His approach to bringing in technology might be called the crowd sourcing method. Soderstrom calls it partnering. Partners include the potential users inside JPL, peripheral organizations such as other agencies of NASA or Federally Funded Research and Development Centers, and the companies supplying the technology.
From the third group, industry, Soderstrom said, “we hope to partner at the prototype stage. What if you could informally say, ‘We want to do YouTube for JPL, but with encryption’? Industry will do the pilot at no charge and they own it,” while JPL gets a bargain.
The crowd sourcing comes in when partnering with potential users. Soderstrom employs an acceptance testing methodology used by Google Labs. It basically consists of having employees try out proposed new applications. The same thing occurs for JPL employees via JPL IT Labs, as Soderstrom dubbed it.
“If it doesn’t get a high rating, we drop it. If it gets a high rating, we keep developing it,” he said.
Some examples:
An energy consumption dashboard for JPL buildings shows quarterly changes in utility bills resulting from various changes, such as installing intelligent thermostats. This proved popular with workers and is saving money.
“JPLTube” – the YouTube adaptation – makes digitized, scientific films available to scientists at their desks.
An iPhone application for scheduling conference rooms, which tend to be a premium at JPL, on the fly. It keeps track of who is using what room and when, and can divert an incoming group to another open room if a meeting in one room runs overtime. The ease of developing small but innovative applications “is why we like the iPhone,” Soderstrom said. In fact, JPL staff have created many iPhone applications, ranging from the conference room application to downloading telemetry information.The CIO office makes them available via an in-house version of iTunes. The iTunes was in turn created using Apple’s enterprise developers kit.

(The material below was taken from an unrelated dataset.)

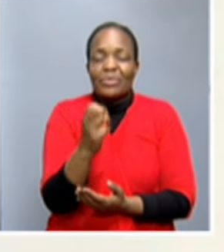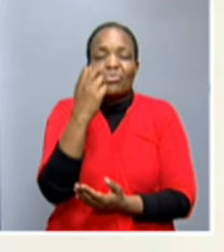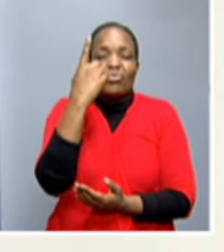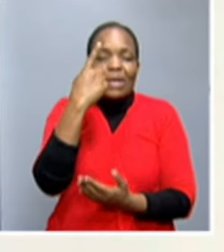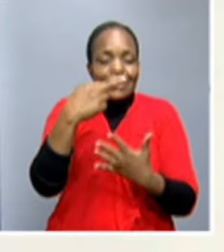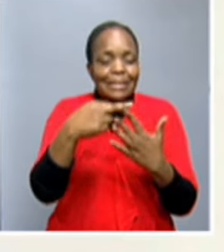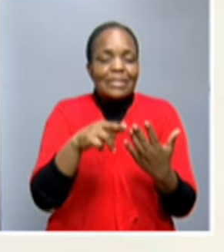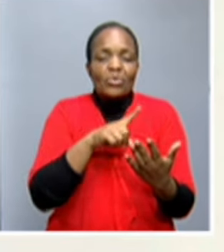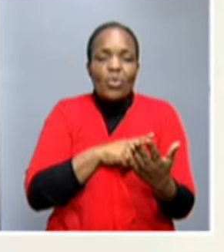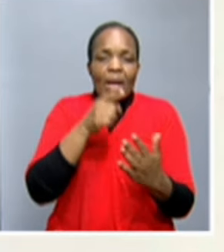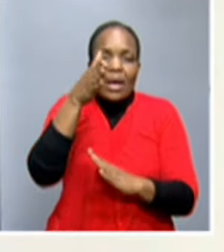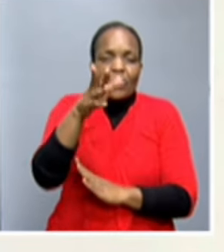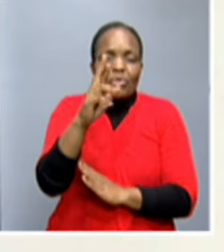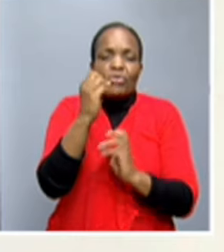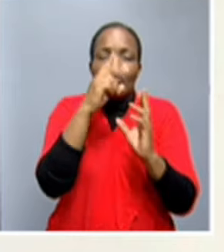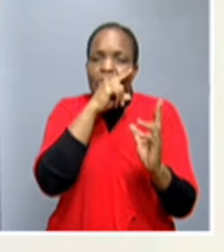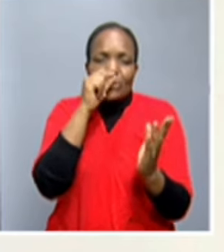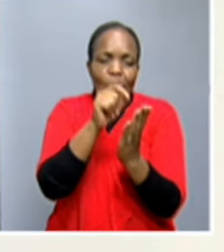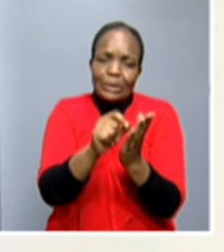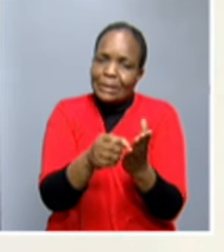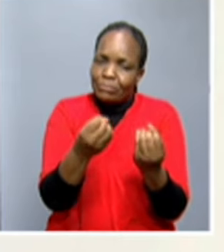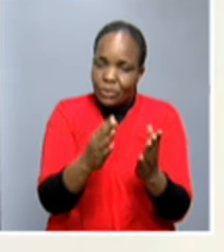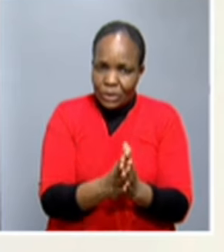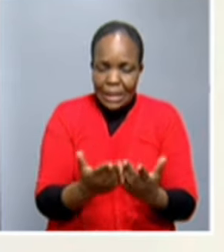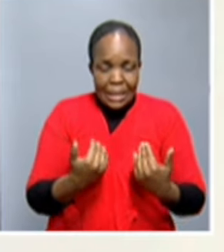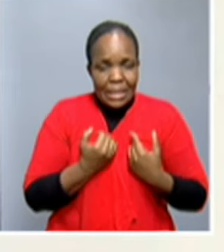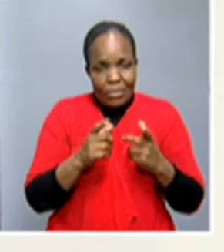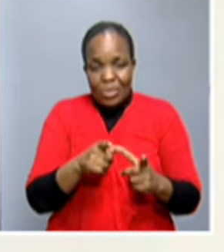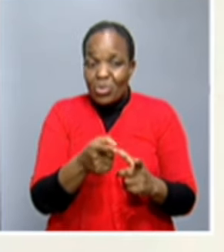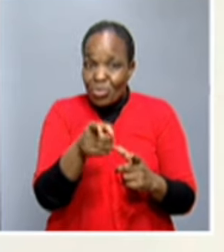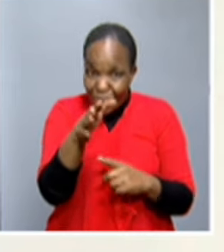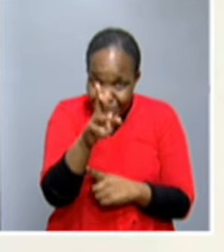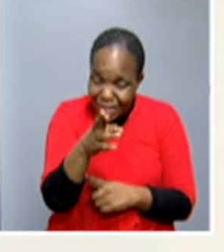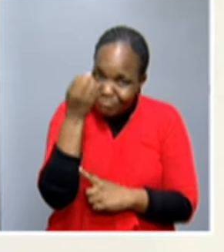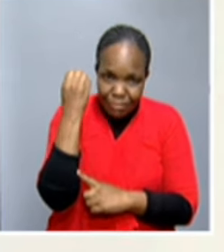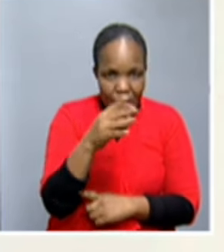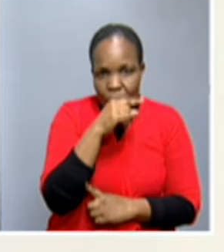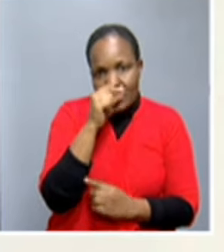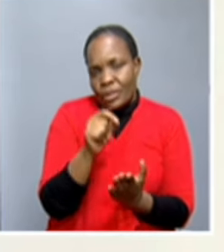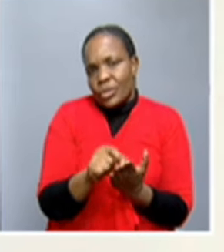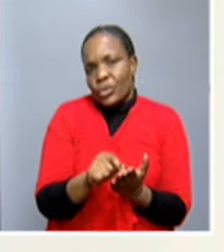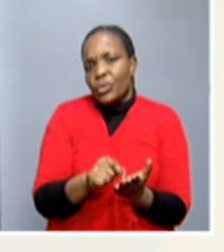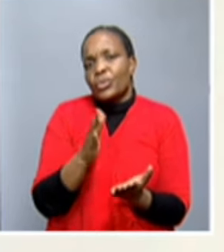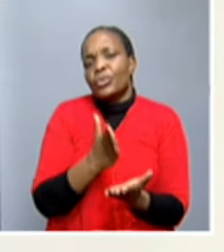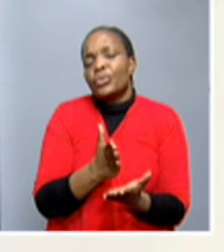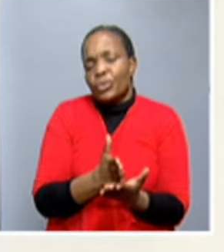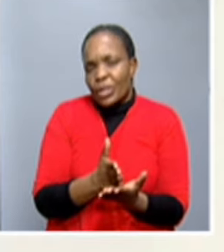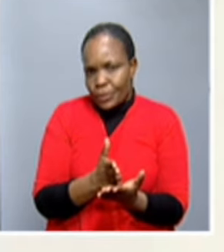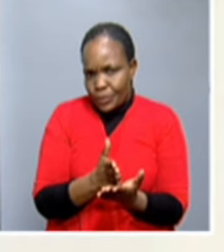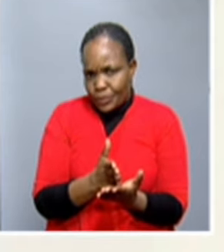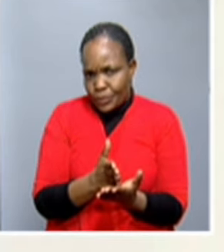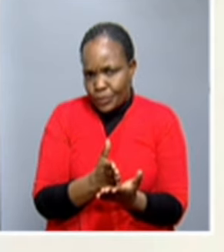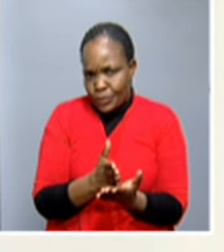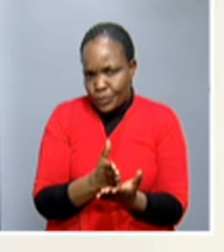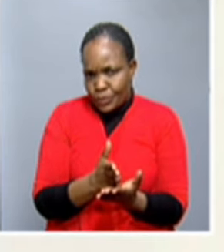factors. As you know, that most young people are the ones who registered and the ones who were seen or observed in the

Ideas can originate outside the IT shop, Soderstrom pointed out. In one case, an idea came from the legendary John Casani, Special Assistant to the JPL Director and director of several fabled space exploration programs. Casani suggested a system to record, transcribe and then automatically e-mail meetings. Tests showed that transcription software just isn’t yet capable enough for this application.
“So it was an interesting idea, but we put it on the back burner. Every so often we revisit” the technology, Soderstrom said. He added that he and his staff regularly visit big trade shows such as the Consumer Electronics Show to see what’s new. They carry back what looks promising and have created a JPL technology petting zoo, open to anyone in JPL who wants to examine a particular gadget or application more closely.
JPL is also exploring cloud computing as a way of lowering IT costs and avoiding obsolescence. Soderstrom explained that in the current model, a data center is built for a mission.
“Suppose you want a mission to Europa,” a moon of Jupiter. “In the old days you’d need 100 servers, and buy 200 for safety. So you’d build before you can do anything. Eventually you have 200, eight-year-old servers,” he said. “We’re hoping, with cloud computing, to empty out data centers of anything that doesn’t need to run there.”
This dovetails with NASA’s Nebula, a department-wide cloud effort originating at the Ames Research Center. But JPL is also talking with Amazon.com, the online retailer and one of the first large scale data center operators to offer its infrastructure to other organizations as a paid service. Whether to use an agency cloud or commercial depends on the severity of an application’s security requirements, Soderstrom said.
Either way, he said, “you don’t know a thing until you try it with real data.”